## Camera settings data
****************
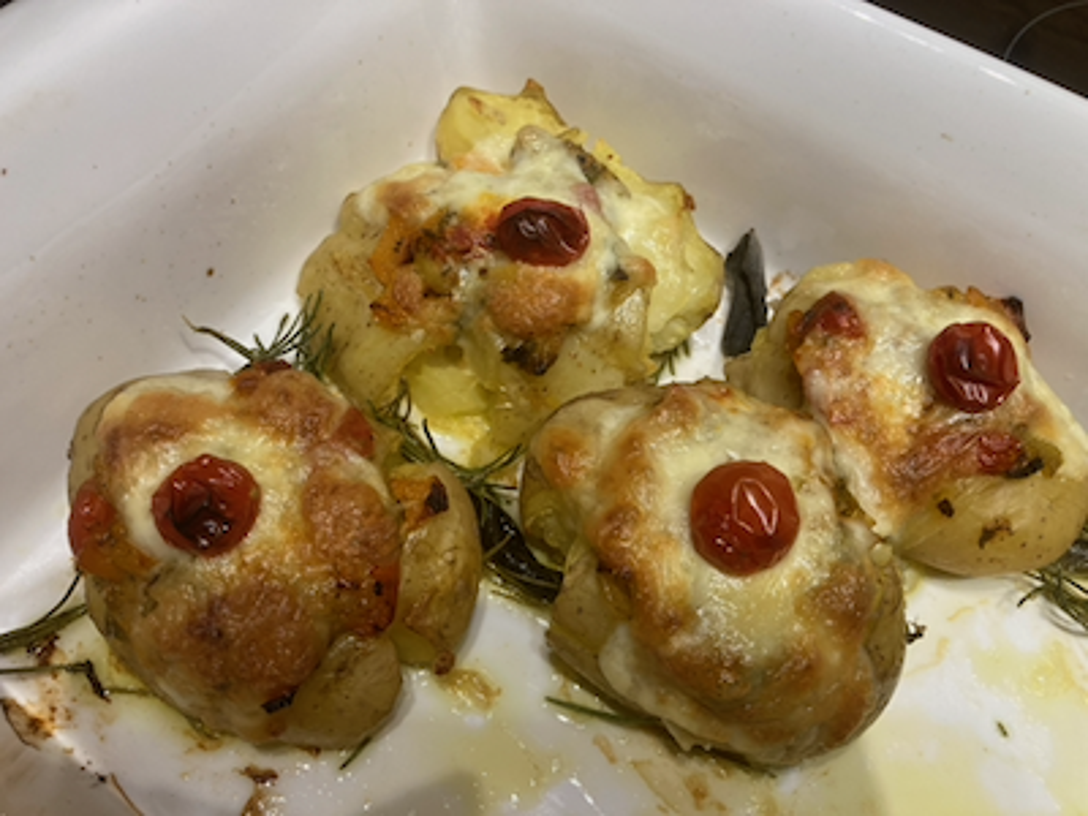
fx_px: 880
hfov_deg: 63.4
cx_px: 544
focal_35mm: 28
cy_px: 408
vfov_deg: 49.7
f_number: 1.8
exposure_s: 1/50
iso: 50
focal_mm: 3.99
****************
## To-do item
All entries above must be repeated exactly; pictures are to be left out.

## Solution
fx_px: 880
hfov_deg: 63.4
cx_px: 544
focal_35mm: 28
cy_px: 408
vfov_deg: 49.7
f_number: 1.8
exposure_s: 1/50
iso: 50
focal_mm: 3.99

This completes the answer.